Сама возможность подобных отождествлений далеко не случайна. Так, широко известная фраза С. П. Шевырева о «гниении Запада» позже, в полемике 1860–1870-х гг., становится выражением позиций «славянофилов» или «почвенников» (такой перенос примечательным образом оказывается со временем все более корректным). На последнем моменте есть смысл остановиться подробнее. Схождение в ряде пунктов консервативной и националистической установок оказывается возможным благодаря двум основным вариантам аргументации, используемой представителями консервативного лагеря[72].

Во-первых, консерваторы апеллируют к местной специфике, к собственным «традициям». Такая апелляция предполагает, что нетранслируемость западного опыта вытекает уже из природы последнего, из его «европейского» характера: опыт этот может сам по себе оцениваться и весьма положительно, но в силу своей чужеродности объявляется непригодным для трансплантации в местную почву. Тем самым подразумевается и невозможность сравнивать между собой реалии, характерные для разных стран (политические, экономические, социальные), ведь каждый элемент реальности – часть «органического целого»: местные недостатки выступают продолжением местных же достоинств, а чужое удачное решение, перенесенное в другие условия, порождает совершенно иной результат.

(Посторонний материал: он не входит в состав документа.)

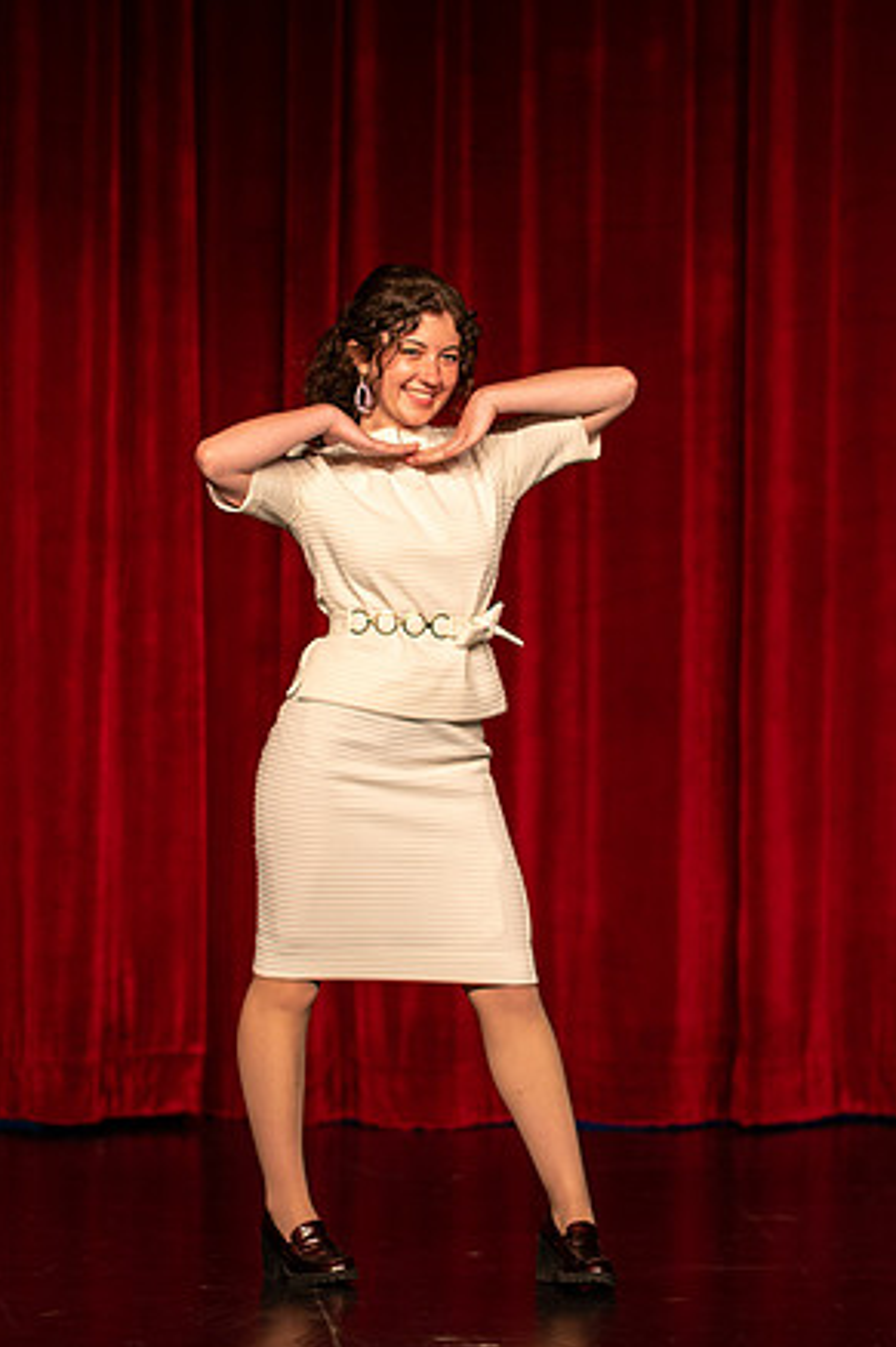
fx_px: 8555
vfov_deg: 9.0
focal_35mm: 229
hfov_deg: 6.0
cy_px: 638
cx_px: 530
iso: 400
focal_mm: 105
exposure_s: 1/400
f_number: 1.4
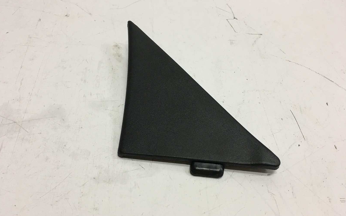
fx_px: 292
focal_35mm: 31
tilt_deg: -50.3
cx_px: 173
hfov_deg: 61.2
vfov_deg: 40.5
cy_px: 124
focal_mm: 4.15
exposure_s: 1/33
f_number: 2.2
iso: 100
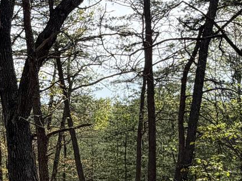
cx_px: 25
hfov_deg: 27.6
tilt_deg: +2.7
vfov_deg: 21.5
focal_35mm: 68
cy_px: 113
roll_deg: +0.8
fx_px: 475
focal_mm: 2.22
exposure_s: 1/770
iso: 32
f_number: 2.2
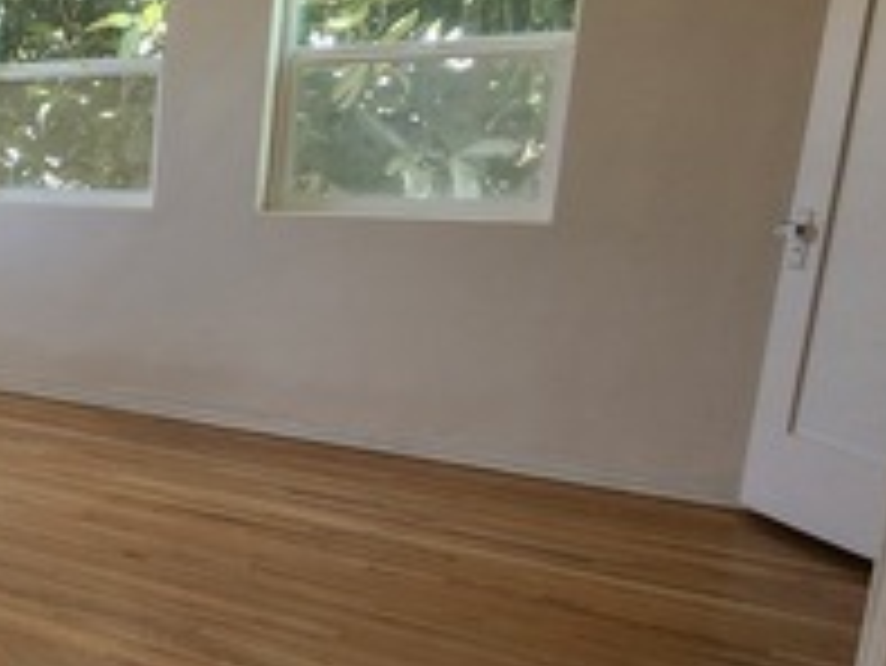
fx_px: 1127
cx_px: -578
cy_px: 356
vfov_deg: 32.9
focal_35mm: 44
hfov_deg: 25.3
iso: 80
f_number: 2.2
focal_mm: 2.2
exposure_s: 1/60
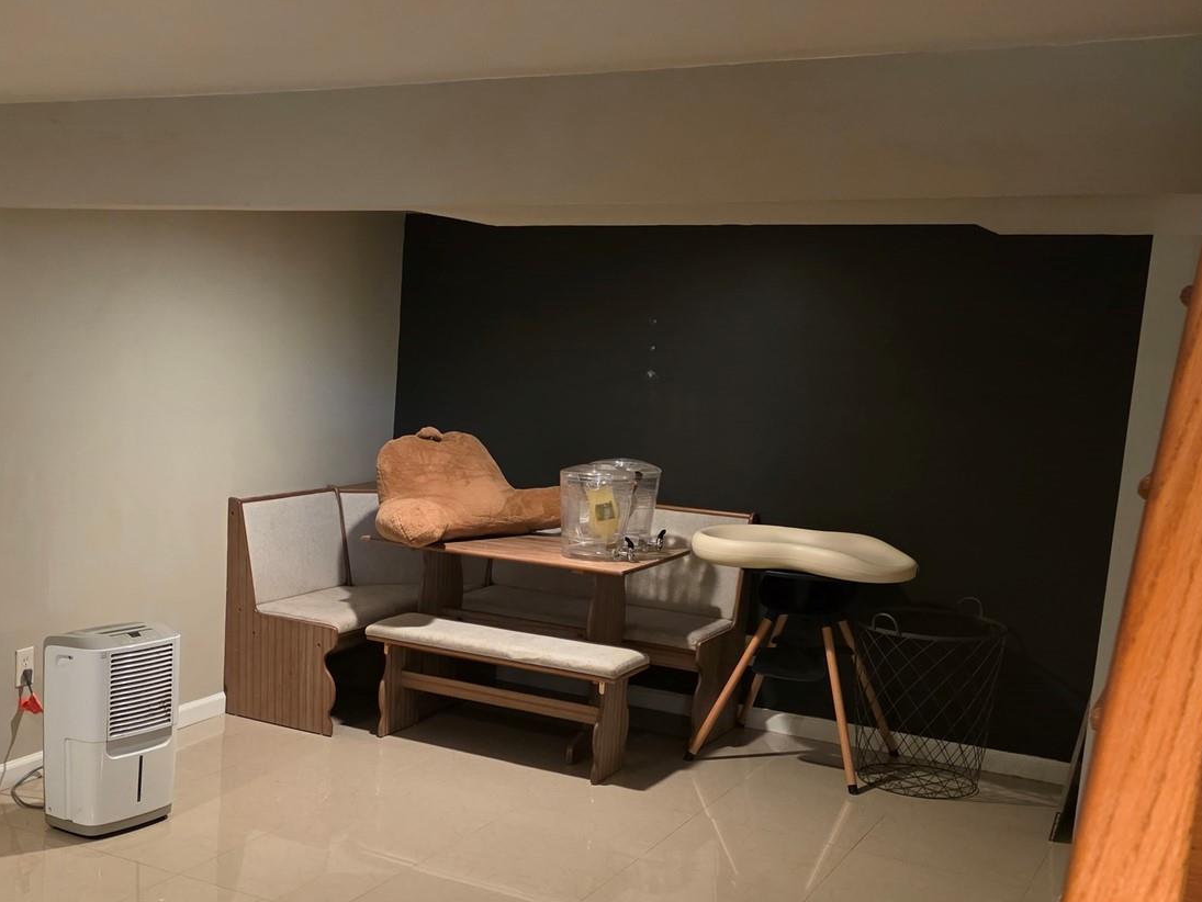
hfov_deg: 42.9
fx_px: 1494
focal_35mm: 43
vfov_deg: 33.5
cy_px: 560
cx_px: 349
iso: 800
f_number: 1.7
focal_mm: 6.3
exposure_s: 1/120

В сущности, данная позиция предполагает полный отказ от сравнения, поскольку сравнивать в этом случае необходимо «целостности», «организмы», а не «совокупности элементов», и допустимым оказывается не сравнение, а лишь соположение, параллельное описание. Далее нужно либо принять тот мир, к которому мы уже принадлежим, либо отвергнуть его, причем вторая возможность рассматривается как чисто гипотетическая, ирреальная. Речь, таким образом, идет о волевом решении, а не о рациональном суждении. Всякое плодотворное действие предполагает принятие уже существующей реальности – и уже исходя из этой реальности, в согласии с ней (опирающемся в первую очередь на нерациональное или не до конца рационализируемое) осуществляется действие. Этот ход мысли фактически укладывается в рамки романтического националистического канона, с его базовой метафорой «отрыва от почвы»: существует угроза выпасть из своего «органического единства», оставаясь, однако, внутри этого единства и его не воспринимая. Именно так обычно описывают русское «образованное общество» славянофилы и так позже будет говорить о положении интеллигенции Достоевский (в начале XIX в. Фихте похоже писал о проникнутых французской культурой высших сословиях Германии). Иными словами, консерватизм в этом варианте апеллирует к уникальному, локальному, несопоставимому, предполагая политическую или интеллектуальную работу с «объектом консервации» в рамках эстетического – и тем самым, через эстетическое, соединяясь с романтическим национализмом, не противостоя ему, а образуя другой ракурс обсуждаемого возможного действия, который можно принимать или отвергать исходя из собственной установки, но который не противоречит этому изводу национализма.